The Healing Power of Love

Of all that Mrs. Eddy has written, probably no sentence is quoted more frequently than the one which appears in "Science and Health with Key to the Scriptures," on page 494, "Divine Love always has met and always will meet every human need." We are taught in Christian Science that God is expressed through man, and that unless the attributes of Deity are apparent we have no evidence of the existence of their divine Principle. Can we, then, expect divine Love to solve our problems and meet our needs if we are neglecting to express the divine qualities?

One familiar with the letter of Christian Science once went to a practitioner for help.
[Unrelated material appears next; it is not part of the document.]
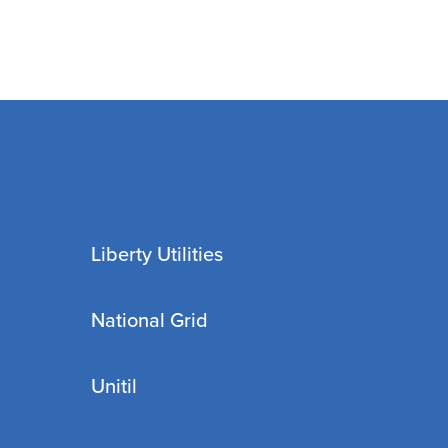
Liberty Utilities
National Grid
Unitil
After reciting a long tale of woe, with much grumbling about the hardness of her lot and the injustice of it, she quoted the above-mentioned passage, and said, "I should like to know what divine Love has ever done for me; it doesn't meet my needs." Without a moment's hesitation, the practitioner replied, "I should like to know how much divine love you have in your heart; how much sympathy, tenderness, and forgiveness you have there for others." Continuing, the practitioner pointed out that if we want Love to solve our problems, we must fill our hearts with love for our fellows, and learn, through a growing understanding of God, as infinite Love universally expressed, to unsee faults and to realize that the children of God at all times manifest towards each other only kindness and tenderness, justice and mercy; that we are dependent upon God for our very existence; and that as we lift our thought to the contemplation of His unfailing love for us, earnestly and patiently endeavoring to reflect that love and to share it with our fellows, our burdens are lightened and our problems are solved. Needless to say, the one asking for help went away enlightened and comforted.
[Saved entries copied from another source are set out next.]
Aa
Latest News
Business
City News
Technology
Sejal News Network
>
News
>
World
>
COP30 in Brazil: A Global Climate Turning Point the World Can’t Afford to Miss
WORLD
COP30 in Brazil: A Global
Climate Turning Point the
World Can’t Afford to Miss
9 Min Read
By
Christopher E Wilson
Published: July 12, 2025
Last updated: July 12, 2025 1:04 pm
A heart absorbed in materiality cannot be responsive to divine Love. Spirituality partakes of the very nature and essence of Love. In order to experience the healing influence of this Love, our thoughts must grow spiritual. It is not reasonable, then, to expect spiritual blessings while thought is centered on what is selfish, sensuous, and material. Belief in the existence and reality of material selfhood, with its pains and pleasures, loves and hates, hopes and fears, has brought to mortals every ill to which flesh is heir. The human need is to be freed from this belief and its effects,—sorrow and lack, want and woe, sin, sickness, and death. And this need is met, these effects or errors are overcome, as mortals turn away from matter and evil, and seek to know and to express that tender spiritual love which marks the alighting of the sparrow, feeds the raven, and clothes the lily.